Arutz Sheva went to see CityBook in action and discovered that the idea works. The business has mushroomed. People use CityBook Services because they are good at their job, so that we found 110  young women busy at computers in an open space environment on the fourth floor of an architecturally arresting circular-fronted building, with CityBook emblazoned on its outer wall, located just as you enter the town.

This floor is devoted to preparing title policies for purchasers of commercial and residential properties throughout the USA.  On another floor, 35 women, joined by 62 in Jerusalem's Har Hotsvim industrial park and 90 at the branch in Beitar Illit are lease abstractors and acquisition due diligence specialists. This means, among other things, that they closely read leases of up to 300 pages and create a concise executive summary that misses none of the points the client needs to know.  They provide services to LeaseProbe and ReadDiligence, two US-based firms also under the umbrella of Rosenbaum's company

'Here", says Kazhdan proudly, "is where the other advantages of this specific work force come into play. The women have a highly developed work ethic, as well as time-managing skills honed from managing growing families".

"In their value system", he goes on, "'stealing' time from one's employer is considered theft. They note every drink or phone break on their computerized time clock, do not spend time on emails or surfing the internet (panned in the hareidi world, ed.)."

"We have 95% retention, because they feel good about having a job that needs their considerable brain power – and we also make the work environment a pleasant one that is suited to their needs."

The women work until 2:30 p.m., arriving home in time for their children. Advancement in salary, starting at 50% above minimum wage, is based on performance and achievement, with worker evaluation part of the manager's responsibilities.

 And the manager we met is an example. She is the wife of a Rosh Yeshiva (dean of a Torah academy), who worked her way up over a ten year period and, now that her children are grown, is in charge of 100 employees.
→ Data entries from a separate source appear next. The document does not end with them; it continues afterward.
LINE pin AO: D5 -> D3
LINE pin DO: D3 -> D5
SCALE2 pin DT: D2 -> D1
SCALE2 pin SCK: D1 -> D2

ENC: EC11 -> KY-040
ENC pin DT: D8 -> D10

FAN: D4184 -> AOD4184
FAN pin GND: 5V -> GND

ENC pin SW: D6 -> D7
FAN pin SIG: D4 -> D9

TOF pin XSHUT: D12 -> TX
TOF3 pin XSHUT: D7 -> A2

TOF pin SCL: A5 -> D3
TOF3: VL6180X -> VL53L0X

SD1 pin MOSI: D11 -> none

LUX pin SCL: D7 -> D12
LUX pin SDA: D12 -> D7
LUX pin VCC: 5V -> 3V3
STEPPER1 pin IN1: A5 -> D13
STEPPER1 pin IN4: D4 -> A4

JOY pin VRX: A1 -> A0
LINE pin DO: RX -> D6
Although demand is high, CityBook accepts only 20 applicants for each training course, looking for bright, motivated candidates. The management encourages questions and suggestions, and in fact, one of the vetting criteria is having enough self-confidence to ask them.

A few words with one of the young marrieds on the floor might serve to guide Israel in understanding its hareidi population:  "Client demands mean we have to work on the Intermediate Days of holidays", she said, "but CityBook runs a day camp for the children, as they are out of school. They have a 'yeshivat bein hazmanim'  for our husbands during the yeshiva breaks, we have Torah study sessions on subjects such as Shmirat Halashon, contests and raffles. They even put out a coloring book called 'My Mommy's Work" made especially for the children. We feel motivated because our way of life is part of the environment here, even to being addressed respectfully as 'Mrs.­­­­ x' by our employers rather than on a first name basis."

In a city where the average family size is 7 children, there are special coping methods needed. Kashdan hires 15% more employees than necessary in order to cover for maternity leaves and days off to care for sick children. Despite that, the cost to clients is significantly less than it would be in the USA.

Clients reap the benefits of a uniquely competent and dedicated work force, while Israel's hareidi population contributes to the country's economy and its good name.